## Quoted passage
The tirade didn’t stop there. Ali went on to describe how immigration multiplies through extended family connections, stating, “There’s a bunch of us, and we breed. We’re a breeding people.” He detailed what he claimed happens when one immigrant arrives — “our grandmother comes, our grandfather comes, our uncle comes, our aunt comes…” — essentially mocking America’s immigration system as something to exploit.
He even pivoted to mocking white women, dropping another bombshell: “Some white women… they like some of us brown folks. We don’t take them. They come to us.”
Ali then boasted, “We’re embedded. We are everywhere. We are everywhere.”
As the rant grew darker, he began openly ridiculing American culture, saying:
“Your story is a shiy story filled with misery.”**
“It’s filled with bland chicken… terrible, terrible dry ass meat.”
“Your music sucks. All your culture sucks.”
He wrapped it up by mocking white gatherings too: “Your parties suck because they’re monochromatic. Our parties have better food, better music, better-looking women.”
Watch:
But while Ali felt comfortable insulting everyday Americans, he seems far less vocal about one topic: his parents’ criminal history.
Ali’s Parents Were Convicted in a Multi-Million Dollar Software Fraud Scheme
Long before Ali was lecturing Americans online, federal prosecutors were building a major case against his parents. In 2007, the Justice Department revealed the outcome of a sweeping FBI operation — and the details were damning.

[Bounding boxes with keypoints]
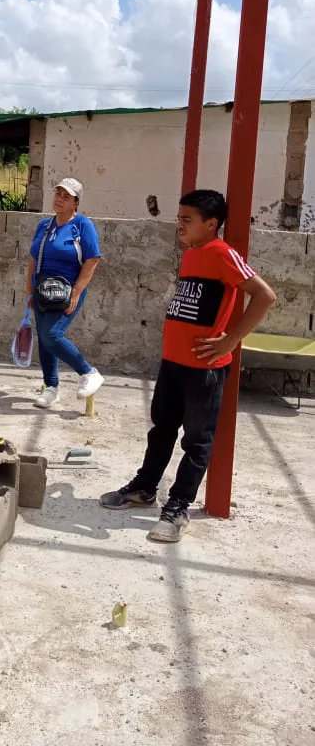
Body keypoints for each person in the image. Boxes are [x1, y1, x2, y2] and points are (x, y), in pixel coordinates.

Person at [100, 189, 276, 543]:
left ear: (211, 224)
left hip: (204, 369)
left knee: (196, 441)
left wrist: (231, 339)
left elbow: (264, 295)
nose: (179, 224)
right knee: (161, 430)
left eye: (187, 220)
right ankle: (145, 488)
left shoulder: (223, 254)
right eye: (178, 217)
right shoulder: (192, 254)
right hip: (173, 363)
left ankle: (178, 507)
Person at [26, 178, 103, 409]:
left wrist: (77, 292)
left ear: (76, 202)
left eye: (66, 196)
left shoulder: (83, 225)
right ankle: (51, 388)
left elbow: (92, 260)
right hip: (42, 290)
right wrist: (29, 290)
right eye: (58, 194)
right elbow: (33, 258)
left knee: (52, 334)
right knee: (44, 338)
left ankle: (88, 372)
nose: (59, 199)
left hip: (68, 290)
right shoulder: (44, 226)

## Requirement 1
In the passage about Ali, which relatives does he name as coming after one immigrant arrives?
## Requirement 2
Could you rewrite the passage about Ali from the words "He wrapped it" through "details were damning.", changing "federal prosecutors" to "government lawyers"?

## Answer box 1
grandmother, grandfather, uncle, aunt

## Answer box 2
He wrapped it up by mocking white gatherings too: “Your parties suck because they’re monochromatic. Our parties have better food, better music, better-looking women.”
Watch:
But while Ali felt comfortable insulting everyday Americans, he seems far less vocal about one topic: his parents’ criminal history.
Ali’s Parents Were Convicted in a Multi-Million Dollar Software Fraud Scheme
Long before Ali was lecturing Americans online, government lawyers were building a major case against his parents. In 2007, the Justice Department revealed the outcome of a sweeping FBI operation — and the details were damning.